[Data records]
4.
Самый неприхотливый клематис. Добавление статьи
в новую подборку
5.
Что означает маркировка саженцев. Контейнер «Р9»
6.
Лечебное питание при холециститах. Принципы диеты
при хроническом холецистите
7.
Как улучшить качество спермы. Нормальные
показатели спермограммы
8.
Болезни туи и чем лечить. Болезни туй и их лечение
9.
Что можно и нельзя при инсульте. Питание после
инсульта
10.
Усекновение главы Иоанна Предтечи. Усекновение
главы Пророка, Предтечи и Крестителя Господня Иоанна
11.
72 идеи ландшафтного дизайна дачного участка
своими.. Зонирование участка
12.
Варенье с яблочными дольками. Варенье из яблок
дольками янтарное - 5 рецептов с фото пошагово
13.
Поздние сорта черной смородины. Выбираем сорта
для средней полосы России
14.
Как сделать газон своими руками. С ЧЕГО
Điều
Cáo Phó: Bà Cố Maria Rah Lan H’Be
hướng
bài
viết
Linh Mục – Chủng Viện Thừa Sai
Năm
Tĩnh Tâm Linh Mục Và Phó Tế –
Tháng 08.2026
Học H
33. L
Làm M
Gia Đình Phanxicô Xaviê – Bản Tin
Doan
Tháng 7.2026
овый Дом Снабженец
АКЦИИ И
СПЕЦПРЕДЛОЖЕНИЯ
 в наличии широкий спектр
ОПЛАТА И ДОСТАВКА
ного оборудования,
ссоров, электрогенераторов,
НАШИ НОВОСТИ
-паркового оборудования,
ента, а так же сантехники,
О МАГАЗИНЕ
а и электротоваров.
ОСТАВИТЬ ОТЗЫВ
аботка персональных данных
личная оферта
---
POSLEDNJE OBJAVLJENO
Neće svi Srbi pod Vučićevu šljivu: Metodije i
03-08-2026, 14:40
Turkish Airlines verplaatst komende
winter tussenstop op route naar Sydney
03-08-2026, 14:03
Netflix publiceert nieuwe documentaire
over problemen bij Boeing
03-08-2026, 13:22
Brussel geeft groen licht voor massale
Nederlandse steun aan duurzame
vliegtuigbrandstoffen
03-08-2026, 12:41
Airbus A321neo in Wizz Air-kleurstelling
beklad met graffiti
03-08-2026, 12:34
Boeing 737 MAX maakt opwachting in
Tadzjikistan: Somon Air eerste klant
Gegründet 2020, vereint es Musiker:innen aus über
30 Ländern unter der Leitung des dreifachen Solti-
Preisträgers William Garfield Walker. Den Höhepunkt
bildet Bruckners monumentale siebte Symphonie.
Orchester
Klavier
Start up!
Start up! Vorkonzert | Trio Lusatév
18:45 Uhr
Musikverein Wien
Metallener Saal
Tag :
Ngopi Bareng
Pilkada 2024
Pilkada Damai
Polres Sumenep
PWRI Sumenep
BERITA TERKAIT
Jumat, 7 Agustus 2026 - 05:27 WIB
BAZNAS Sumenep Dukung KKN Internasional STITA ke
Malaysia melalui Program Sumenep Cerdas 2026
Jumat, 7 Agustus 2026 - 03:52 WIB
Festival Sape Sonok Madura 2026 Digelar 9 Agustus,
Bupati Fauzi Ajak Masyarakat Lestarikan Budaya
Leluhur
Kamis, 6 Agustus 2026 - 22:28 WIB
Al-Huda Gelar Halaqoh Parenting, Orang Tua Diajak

*Written task:* Copy word for word the stretch of entries above from the line that has "Что означает маркировка" through the line that has "личная оферта", both ends included, and nothing outside it.

*Result:*
Что означает маркировка саженцев. Контейнер «Р9»
6.
Лечебное питание при холециститах. Принципы диеты
при хроническом холецистите
7.
Как улучшить качество спермы. Нормальные
показатели спермограммы
8.
Болезни туи и чем лечить. Болезни туй и их лечение
9.
Что можно и нельзя при инсульте. Питание после
инсульта
10.
Усекновение главы Иоанна Предтечи. Усекновение
главы Пророка, Предтечи и Крестителя Господня Иоанна
11.
72 идеи ландшафтного дизайна дачного участка
своими.. Зонирование участка
12.
Варенье с яблочными дольками. Варенье из яблок
дольками янтарное - 5 рецептов с фото пошагово
13.
Поздние сорта черной смородины. Выбираем сорта
для средней полосы России
14.
Как сделать газон своими руками. С ЧЕГО
Điều
Cáo Phó: Bà Cố Maria Rah Lan H’Be
hướng
bài
viết
Linh Mục – Chủng Viện Thừa Sai
Năm
Tĩnh Tâm Linh Mục Và Phó Tế –
Tháng 08.2026
Học H
33. L
Làm M
Gia Đình Phanxicô Xaviê – Bản Tin
Doan
Tháng 7.2026
овый Дом Снабженец
АКЦИИ И
СПЕЦПРЕДЛОЖЕНИЯ
 в наличии широкий спектр
ОПЛАТА И ДОСТАВКА
ного оборудования,
ссоров, электрогенераторов,
НАШИ НОВОСТИ
-паркового оборудования,
ента, а так же сантехники,
О МАГАЗИНЕ
а и электротоваров.
ОСТАВИТЬ ОТЗЫВ
аботка персональных данных
личная оферта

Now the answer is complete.